November 2010 Wong Equations for Gravitation

Author Commentary Below: A few notations from this notebook, to indicate topics covered. Author’s page numbering is ignored, any page numbers referenced below are from the scanned PDF documents.

Notebook October – November 2010:

Wong Equations for Gravitation: Work is concurrent with Notebook: September 2010 – February 2011

  • (p. 6-8) A further development in the concept of locality:
    • The Chinese authors develop the concept of a local gauge symmetry and arrive naturally at
      • A) The noncommutative generalization
      • B) The incorporation of extended objects
  • They do not, however, conceive of gravitation clearly in gauge theoretical concepts. They adhere to the untenable view that GR is a special case of gauge theory. This view goes back quite far, but it’s popularity seems clearly due to its championing by Yang himself.
  • The ingredients are
    • i) An algebra of “displacements” This structure is a substiture for the background spacetime.
    • ii) An algebra of “gauge transformations”
    • iii) A Hilbert space upon which i) and ii) act.

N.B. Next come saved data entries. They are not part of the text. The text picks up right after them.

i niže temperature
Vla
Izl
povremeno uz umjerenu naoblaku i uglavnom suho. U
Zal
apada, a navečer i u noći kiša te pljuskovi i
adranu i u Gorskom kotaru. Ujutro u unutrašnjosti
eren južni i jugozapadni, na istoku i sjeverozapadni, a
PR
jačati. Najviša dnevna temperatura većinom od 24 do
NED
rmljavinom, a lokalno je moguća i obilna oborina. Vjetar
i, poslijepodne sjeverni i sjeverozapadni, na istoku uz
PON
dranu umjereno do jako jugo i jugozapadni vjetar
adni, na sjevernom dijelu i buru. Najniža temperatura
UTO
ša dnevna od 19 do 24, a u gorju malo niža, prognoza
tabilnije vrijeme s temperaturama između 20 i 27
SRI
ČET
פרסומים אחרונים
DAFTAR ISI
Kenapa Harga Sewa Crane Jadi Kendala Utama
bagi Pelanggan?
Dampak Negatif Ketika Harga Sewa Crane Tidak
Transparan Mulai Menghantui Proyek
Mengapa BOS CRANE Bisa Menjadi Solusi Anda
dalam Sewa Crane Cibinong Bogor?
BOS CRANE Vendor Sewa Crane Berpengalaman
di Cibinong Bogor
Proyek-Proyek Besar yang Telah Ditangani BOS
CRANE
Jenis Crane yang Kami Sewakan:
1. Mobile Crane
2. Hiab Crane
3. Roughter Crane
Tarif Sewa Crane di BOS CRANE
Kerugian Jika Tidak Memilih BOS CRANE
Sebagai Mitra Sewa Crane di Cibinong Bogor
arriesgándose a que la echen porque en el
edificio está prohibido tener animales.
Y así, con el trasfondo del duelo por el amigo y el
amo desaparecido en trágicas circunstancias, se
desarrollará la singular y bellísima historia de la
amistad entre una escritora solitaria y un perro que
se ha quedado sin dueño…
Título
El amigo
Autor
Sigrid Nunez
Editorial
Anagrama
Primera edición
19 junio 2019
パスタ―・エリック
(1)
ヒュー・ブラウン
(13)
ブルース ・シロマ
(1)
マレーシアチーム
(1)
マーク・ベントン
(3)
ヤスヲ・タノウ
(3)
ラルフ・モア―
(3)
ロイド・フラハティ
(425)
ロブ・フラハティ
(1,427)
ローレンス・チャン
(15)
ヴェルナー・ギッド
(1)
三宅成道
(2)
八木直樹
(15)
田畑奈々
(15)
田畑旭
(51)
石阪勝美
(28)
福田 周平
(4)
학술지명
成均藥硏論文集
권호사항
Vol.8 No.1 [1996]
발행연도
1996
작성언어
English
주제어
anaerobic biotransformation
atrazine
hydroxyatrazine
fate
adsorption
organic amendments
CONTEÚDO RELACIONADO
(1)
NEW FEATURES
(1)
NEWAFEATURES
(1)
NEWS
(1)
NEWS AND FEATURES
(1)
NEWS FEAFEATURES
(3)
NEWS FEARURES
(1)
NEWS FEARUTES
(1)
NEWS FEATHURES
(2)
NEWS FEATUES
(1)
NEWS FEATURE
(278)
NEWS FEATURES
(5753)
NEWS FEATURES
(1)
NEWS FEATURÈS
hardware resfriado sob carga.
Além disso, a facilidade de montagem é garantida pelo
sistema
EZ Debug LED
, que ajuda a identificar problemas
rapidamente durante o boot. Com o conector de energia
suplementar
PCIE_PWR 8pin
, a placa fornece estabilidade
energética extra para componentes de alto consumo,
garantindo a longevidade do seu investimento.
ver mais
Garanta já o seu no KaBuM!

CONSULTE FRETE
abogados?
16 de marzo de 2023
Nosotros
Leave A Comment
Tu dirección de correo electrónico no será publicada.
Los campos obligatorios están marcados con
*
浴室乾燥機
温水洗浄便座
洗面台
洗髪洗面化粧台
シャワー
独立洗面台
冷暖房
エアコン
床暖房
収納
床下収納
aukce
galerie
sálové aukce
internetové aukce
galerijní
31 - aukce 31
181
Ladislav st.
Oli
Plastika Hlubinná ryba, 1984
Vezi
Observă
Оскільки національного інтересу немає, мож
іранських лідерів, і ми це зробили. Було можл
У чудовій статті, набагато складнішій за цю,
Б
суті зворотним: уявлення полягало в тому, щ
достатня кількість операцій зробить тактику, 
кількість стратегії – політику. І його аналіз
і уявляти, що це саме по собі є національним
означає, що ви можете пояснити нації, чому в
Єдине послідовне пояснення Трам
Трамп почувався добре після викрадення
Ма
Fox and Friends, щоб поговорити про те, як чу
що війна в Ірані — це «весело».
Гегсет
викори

(p. 8) We wish here to extend to notion of locality beyond this framework. In fact, we claim that in order to understand Einstein’s theory of gravity one must generalize the structure above–even at the classical level. Before we explain this, we briefly consider the dynamical consequences (types of situations) of constructing a theory invariant under local gauge symmetry.

(p. 9) In order to do this, we do not consider the most general case of W-locality, but rather consider the special situation in which a base space may be clearly identified.

  • The most important feature … for our purposes is
    • *Nontrivial Vacua– The base space can be divided into regions in which, due to the nature of the solutions, the behavior of the theory can be radically different. When quantum effects are included the situation can become remarkably rich.
  • There is considerable debate over whether or not the intuition developed in this situation can be applied when gravity is relevant (e.g. T. Banks on phase transitions in gravitational theories and gravitational instantons). –c.f. Heretics of the false vacuum by T. Banks. See also Banks’ textbook on quantum field theory. I think our extension of the concept of locality may be essential in clarifying this situation.

(p. 12) In plain language, the proposal is simply that in order to consider gravity as a gauge theory we must introduce a further extension of the concept of local symmetry. The behavior of GR can be expressed in terms of local translations

(p. 14) This extension to a more general definition of local symmetry does not have anything a-priori to do with quantum theory, but it would be very interesting to find out otherwise. Perhaps, while not having anything a-priori to do with QM (except perhaps the connection between gauge ideas on QM) it might lead to an extension of QM in which the Berry-Wilczek arguments that connect gauge theory to QM are generalized to allow a new QM based on our new definition of local symmetry.

(p. 77-78) Calculating with eq. 87 of the paper (see the flap of this netbook) Link contains the page found in the flap of the notebook. Now, the approach we take is to integrate each term, and using linearity try to put the resulting relation intothe form in Pereira.

(p. 89) The directions one should go in seems: Gauge theory based on the local symmetry concept of Weyl is highly restrictive, but perhaps our new definition of local symmetry can be more accommodating. It should be based on Groupoids and Algebroids. Have supergroupoids/algebroids been studied?

(p. 103-115) Some thoughts about Lie Groupoids and Algebroids. … Can groupoids reep. algebroids shed some light on the structure of local translation algebra.

  • (p. 116) Division of aspects of our project:
    • Quantization: A separate bibliography needs to be made
    • Gauge Aspects: This would include the majority of what has been done.